### Problem
Down to the last line, restate the records word for word, but not the pictures.

Document layout analysis data

========

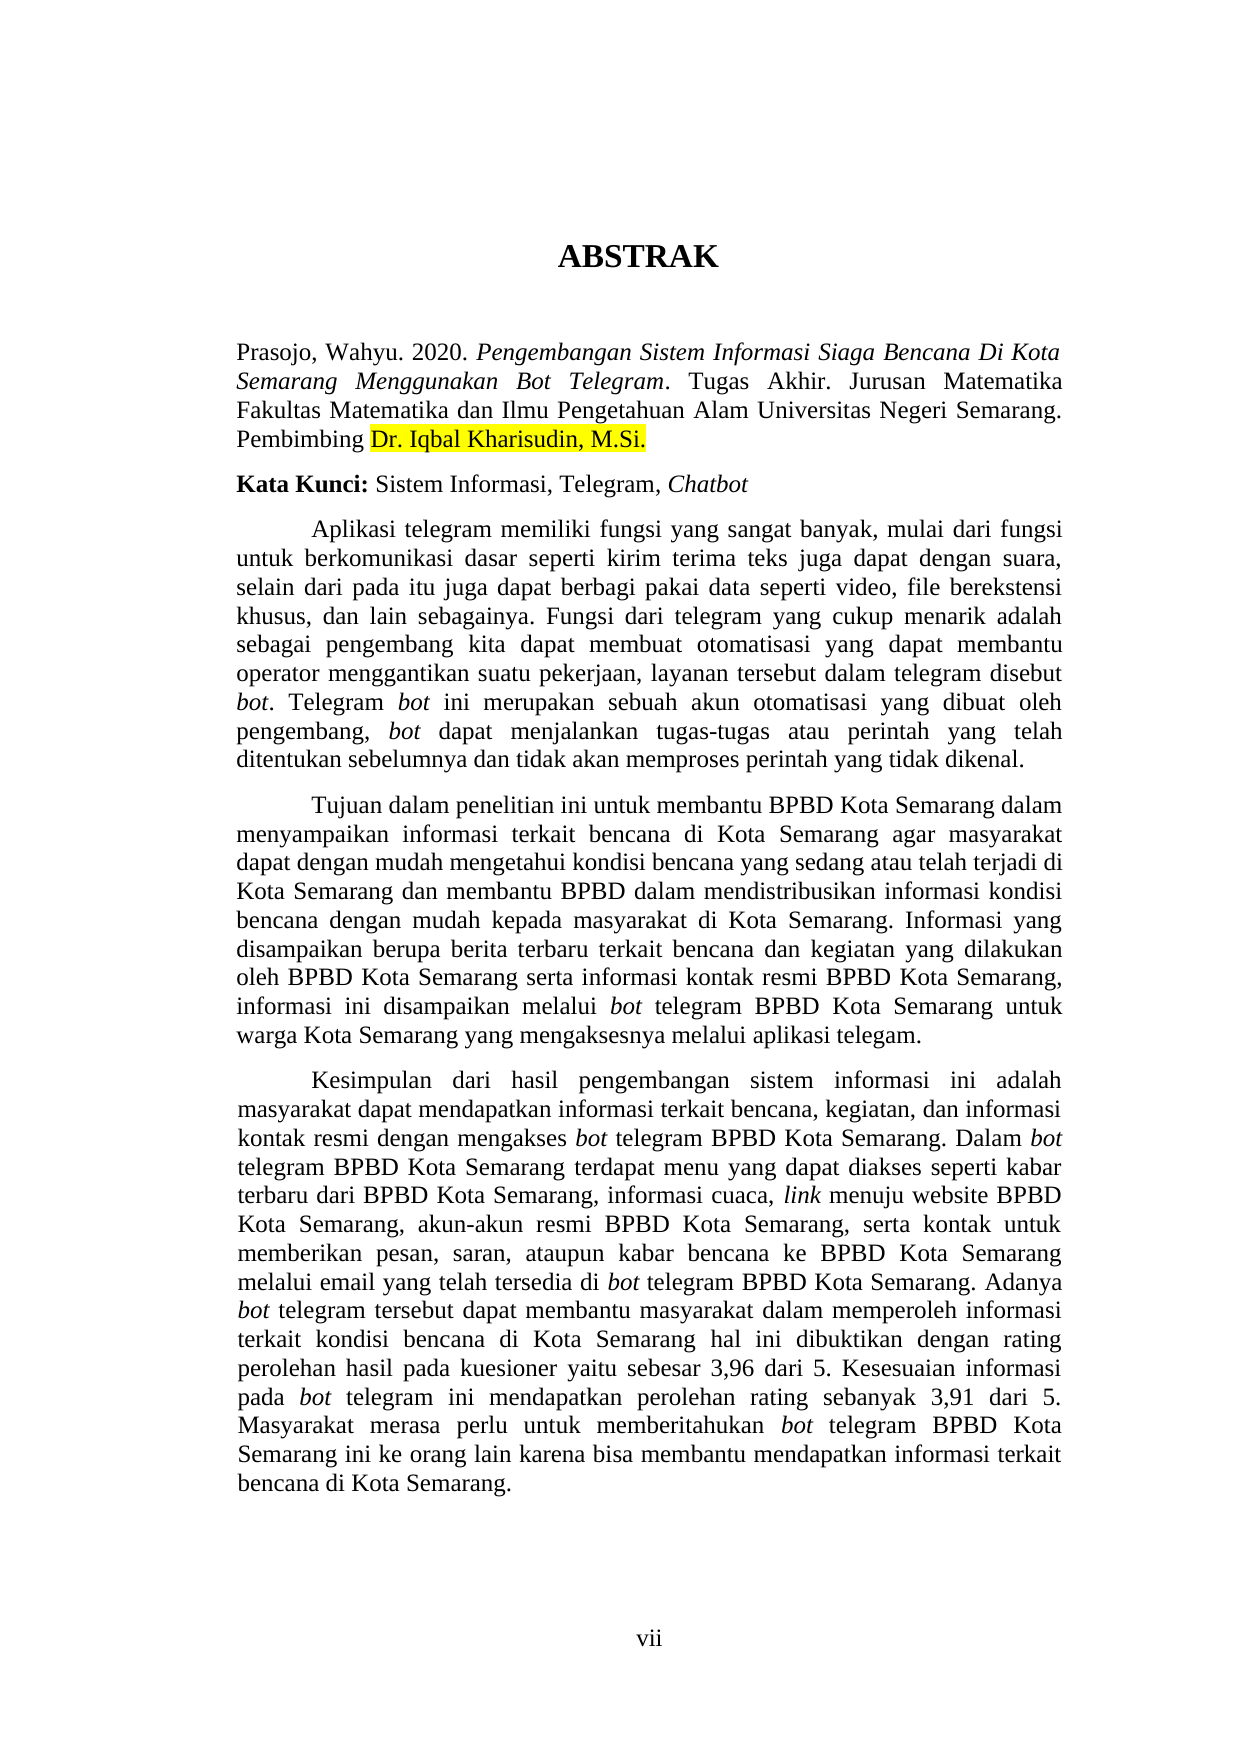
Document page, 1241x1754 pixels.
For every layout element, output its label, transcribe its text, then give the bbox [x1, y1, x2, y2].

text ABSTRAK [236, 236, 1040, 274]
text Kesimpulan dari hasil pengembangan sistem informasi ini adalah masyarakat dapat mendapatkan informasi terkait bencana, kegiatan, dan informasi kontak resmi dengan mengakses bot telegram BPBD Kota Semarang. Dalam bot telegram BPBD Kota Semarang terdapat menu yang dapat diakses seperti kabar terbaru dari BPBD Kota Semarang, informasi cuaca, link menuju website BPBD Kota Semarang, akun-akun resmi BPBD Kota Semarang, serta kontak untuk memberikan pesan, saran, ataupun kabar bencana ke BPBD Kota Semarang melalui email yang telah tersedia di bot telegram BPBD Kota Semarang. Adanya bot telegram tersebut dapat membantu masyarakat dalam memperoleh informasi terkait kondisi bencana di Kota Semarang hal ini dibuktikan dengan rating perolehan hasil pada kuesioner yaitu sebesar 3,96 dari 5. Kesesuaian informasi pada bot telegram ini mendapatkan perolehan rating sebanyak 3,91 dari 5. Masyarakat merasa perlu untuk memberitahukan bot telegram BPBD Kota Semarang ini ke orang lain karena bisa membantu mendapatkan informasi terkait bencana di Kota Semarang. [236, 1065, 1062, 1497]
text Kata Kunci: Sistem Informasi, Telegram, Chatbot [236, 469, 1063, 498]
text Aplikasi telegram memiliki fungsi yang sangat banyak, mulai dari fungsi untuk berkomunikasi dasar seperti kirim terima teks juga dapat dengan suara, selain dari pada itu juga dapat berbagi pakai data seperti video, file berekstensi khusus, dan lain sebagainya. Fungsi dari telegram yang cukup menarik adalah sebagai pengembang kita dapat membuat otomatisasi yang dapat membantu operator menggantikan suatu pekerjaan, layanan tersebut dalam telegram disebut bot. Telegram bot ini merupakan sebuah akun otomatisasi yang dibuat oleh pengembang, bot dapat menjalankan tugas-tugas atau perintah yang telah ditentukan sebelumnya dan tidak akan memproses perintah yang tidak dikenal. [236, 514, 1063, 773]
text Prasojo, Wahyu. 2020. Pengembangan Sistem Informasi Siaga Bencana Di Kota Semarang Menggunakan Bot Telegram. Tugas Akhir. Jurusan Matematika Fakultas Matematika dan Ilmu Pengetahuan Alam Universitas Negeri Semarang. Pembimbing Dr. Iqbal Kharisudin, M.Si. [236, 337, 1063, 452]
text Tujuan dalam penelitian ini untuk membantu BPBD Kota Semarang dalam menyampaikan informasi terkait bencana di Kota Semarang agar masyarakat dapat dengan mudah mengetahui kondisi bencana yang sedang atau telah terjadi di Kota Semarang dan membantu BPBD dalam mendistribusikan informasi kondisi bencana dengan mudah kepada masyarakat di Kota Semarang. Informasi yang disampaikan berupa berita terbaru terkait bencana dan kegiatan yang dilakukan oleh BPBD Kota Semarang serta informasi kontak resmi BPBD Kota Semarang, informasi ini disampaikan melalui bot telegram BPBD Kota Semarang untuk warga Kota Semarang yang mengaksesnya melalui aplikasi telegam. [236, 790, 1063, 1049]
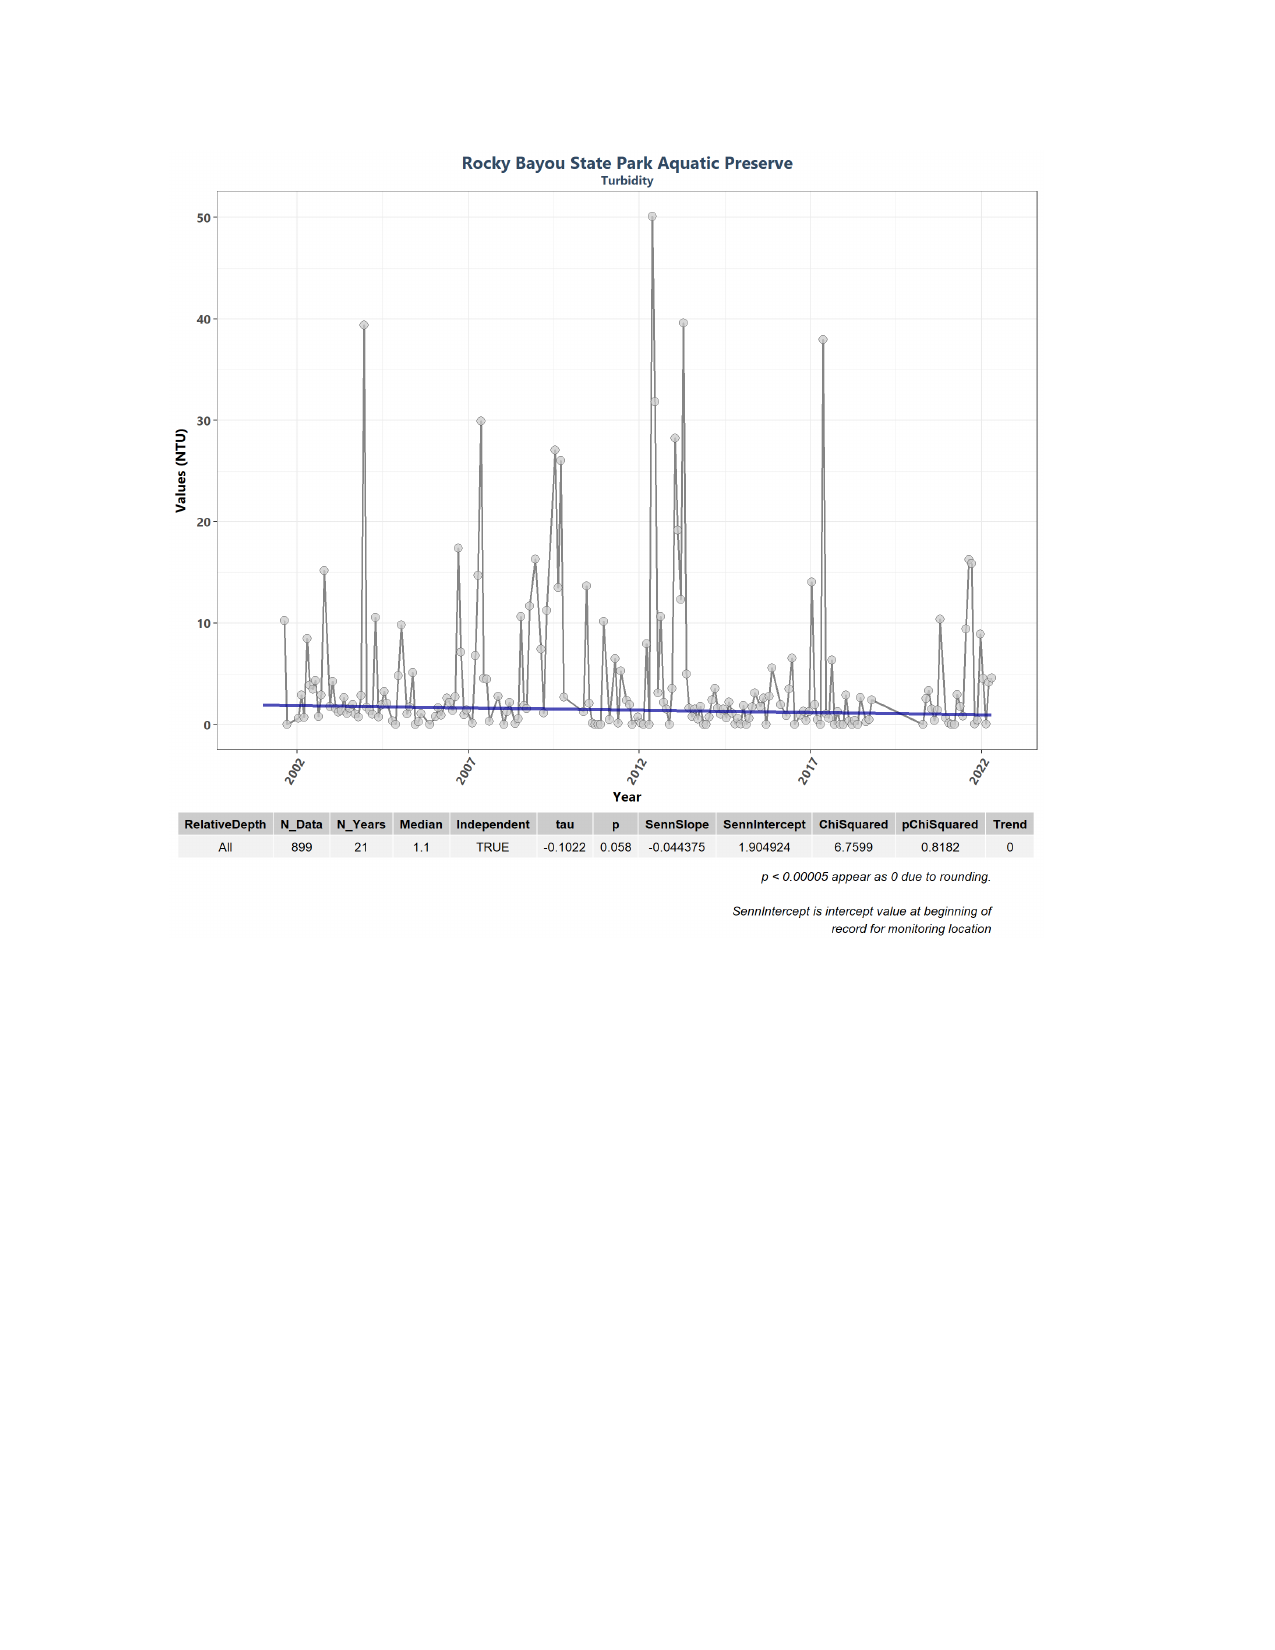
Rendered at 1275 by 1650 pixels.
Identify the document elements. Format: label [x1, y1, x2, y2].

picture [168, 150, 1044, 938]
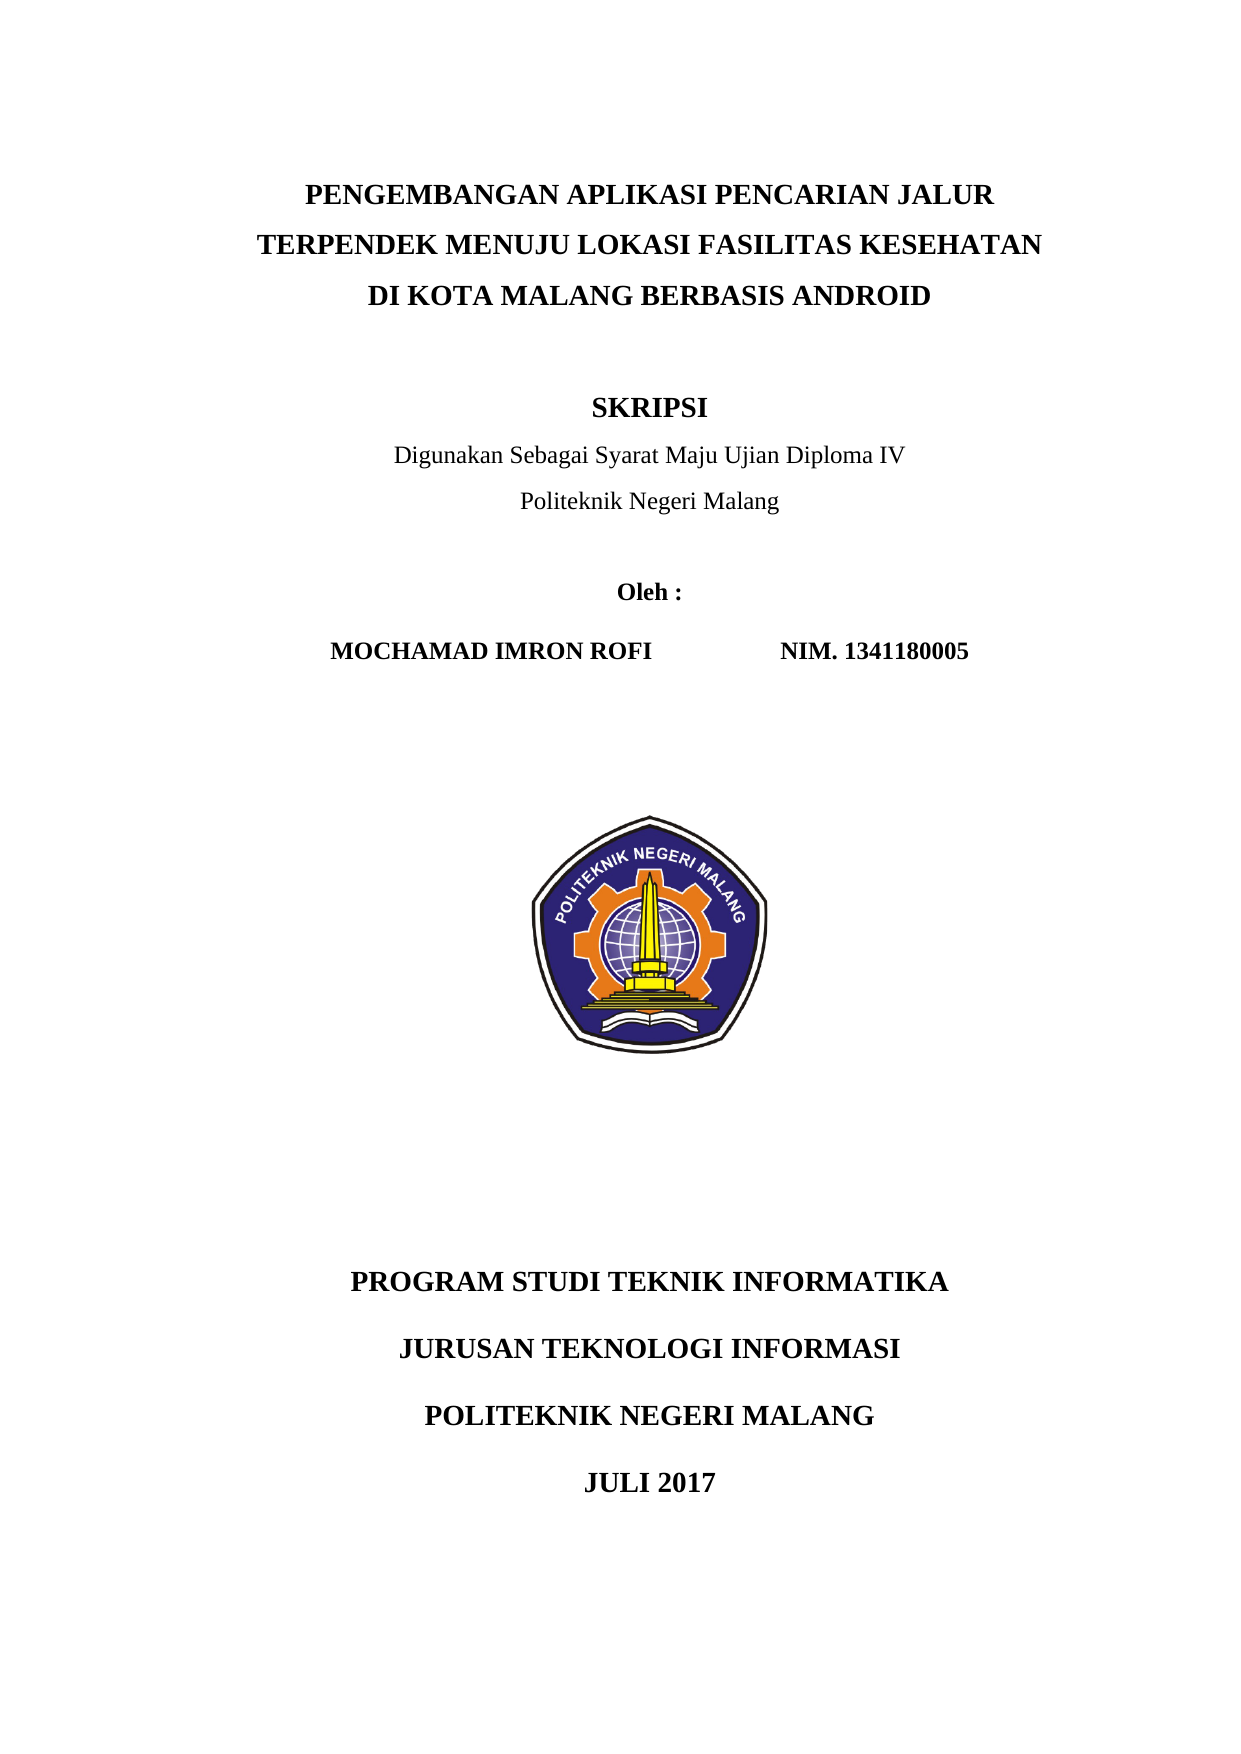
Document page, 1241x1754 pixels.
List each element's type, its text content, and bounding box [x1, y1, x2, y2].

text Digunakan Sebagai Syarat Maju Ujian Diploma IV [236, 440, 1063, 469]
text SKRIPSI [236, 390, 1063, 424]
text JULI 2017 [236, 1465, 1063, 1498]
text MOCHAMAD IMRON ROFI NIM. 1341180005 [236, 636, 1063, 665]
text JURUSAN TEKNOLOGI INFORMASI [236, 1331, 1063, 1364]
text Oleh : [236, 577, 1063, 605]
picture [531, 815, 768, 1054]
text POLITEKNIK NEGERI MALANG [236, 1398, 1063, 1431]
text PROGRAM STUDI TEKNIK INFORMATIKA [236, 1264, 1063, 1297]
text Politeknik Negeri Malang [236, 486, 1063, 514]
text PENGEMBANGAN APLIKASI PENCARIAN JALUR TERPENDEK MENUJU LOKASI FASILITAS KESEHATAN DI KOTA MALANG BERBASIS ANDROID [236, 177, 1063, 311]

========

### Result for this task
Document page, 1241x1754 pixels.
For every layout element, output its label, transcribe its text, then give the bbox [x1, y1, x2, y2].

text ABSTRAK [236, 236, 1040, 274]
text Kesimpulan dari hasil pengembangan sistem informasi ini adalah masyarakat dapat mendapatkan informasi terkait bencana, kegiatan, dan informasi kontak resmi dengan mengakses bot telegram BPBD Kota Semarang. Dalam bot telegram BPBD Kota Semarang terdapat menu yang dapat diakses seperti kabar terbaru dari BPBD Kota Semarang, informasi cuaca, link menuju website BPBD Kota Semarang, akun-akun resmi BPBD Kota Semarang, serta kontak untuk memberikan pesan, saran, ataupun kabar bencana ke BPBD Kota Semarang melalui email yang telah tersedia di bot telegram BPBD Kota Semarang. Adanya bot telegram tersebut dapat membantu masyarakat dalam memperoleh informasi terkait kondisi bencana di Kota Semarang hal ini dibuktikan dengan rating perolehan hasil pada kuesioner yaitu sebesar 3,96 dari 5. Kesesuaian informasi pada bot telegram ini mendapatkan perolehan rating sebanyak 3,91 dari 5. Masyarakat merasa perlu untuk memberitahukan bot telegram BPBD Kota Semarang ini ke orang lain karena bisa membantu mendapatkan informasi terkait bencana di Kota Semarang. [236, 1065, 1062, 1497]
text Kata Kunci: Sistem Informasi, Telegram, Chatbot [236, 469, 1063, 498]
text Aplikasi telegram memiliki fungsi yang sangat banyak, mulai dari fungsi untuk berkomunikasi dasar seperti kirim terima teks juga dapat dengan suara, selain dari pada itu juga dapat berbagi pakai data seperti video, file berekstensi khusus, dan lain sebagainya. Fungsi dari telegram yang cukup menarik adalah sebagai pengembang kita dapat membuat otomatisasi yang dapat membantu operator menggantikan suatu pekerjaan, layanan tersebut dalam telegram disebut bot. Telegram bot ini merupakan sebuah akun otomatisasi yang dibuat oleh pengembang, bot dapat menjalankan tugas-tugas atau perintah yang telah ditentukan sebelumnya dan tidak akan memproses perintah yang tidak dikenal. [236, 514, 1063, 773]
text Prasojo, Wahyu. 2020. Pengembangan Sistem Informasi Siaga Bencana Di Kota Semarang Menggunakan Bot Telegram. Tugas Akhir. Jurusan Matematika Fakultas Matematika dan Ilmu Pengetahuan Alam Universitas Negeri Semarang. Pembimbing Dr. Iqbal Kharisudin, M.Si. [236, 337, 1063, 452]
text Tujuan dalam penelitian ini untuk membantu BPBD Kota Semarang dalam menyampaikan informasi terkait bencana di Kota Semarang agar masyarakat dapat dengan mudah mengetahui kondisi bencana yang sedang atau telah terjadi di Kota Semarang dan membantu BPBD dalam mendistribusikan informasi kondisi bencana dengan mudah kepada masyarakat di Kota Semarang. Informasi yang disampaikan berupa berita terbaru terkait bencana dan kegiatan yang dilakukan oleh BPBD Kota Semarang serta informasi kontak resmi BPBD Kota Semarang, informasi ini disampaikan melalui bot telegram BPBD Kota Semarang untuk warga Kota Semarang yang mengaksesnya melalui aplikasi telegam. [236, 790, 1063, 1049]
Rendered at 1275 by 1650 pixels.
Identify the document elements. Format: label [x1, y1, x2, y2].

picture [168, 150, 1044, 938]
Document page, 1241x1754 pixels.
List each element's type, its text content, and bounding box [x1, y1, x2, y2].

text Digunakan Sebagai Syarat Maju Ujian Diploma IV [236, 440, 1063, 469]
text SKRIPSI [236, 390, 1063, 424]
text JULI 2017 [236, 1465, 1063, 1498]
text MOCHAMAD IMRON ROFI NIM. 1341180005 [236, 636, 1063, 665]
text JURUSAN TEKNOLOGI INFORMASI [236, 1331, 1063, 1364]
text Oleh : [236, 577, 1063, 605]
picture [531, 815, 768, 1054]
text POLITEKNIK NEGERI MALANG [236, 1398, 1063, 1431]
text PROGRAM STUDI TEKNIK INFORMATIKA [236, 1264, 1063, 1297]
text Politeknik Negeri Malang [236, 486, 1063, 514]
text PENGEMBANGAN APLIKASI PENCARIAN JALUR TERPENDEK MENUJU LOKASI FASILITAS KESEHATAN DI KOTA MALANG BERBASIS ANDROID [236, 177, 1063, 311]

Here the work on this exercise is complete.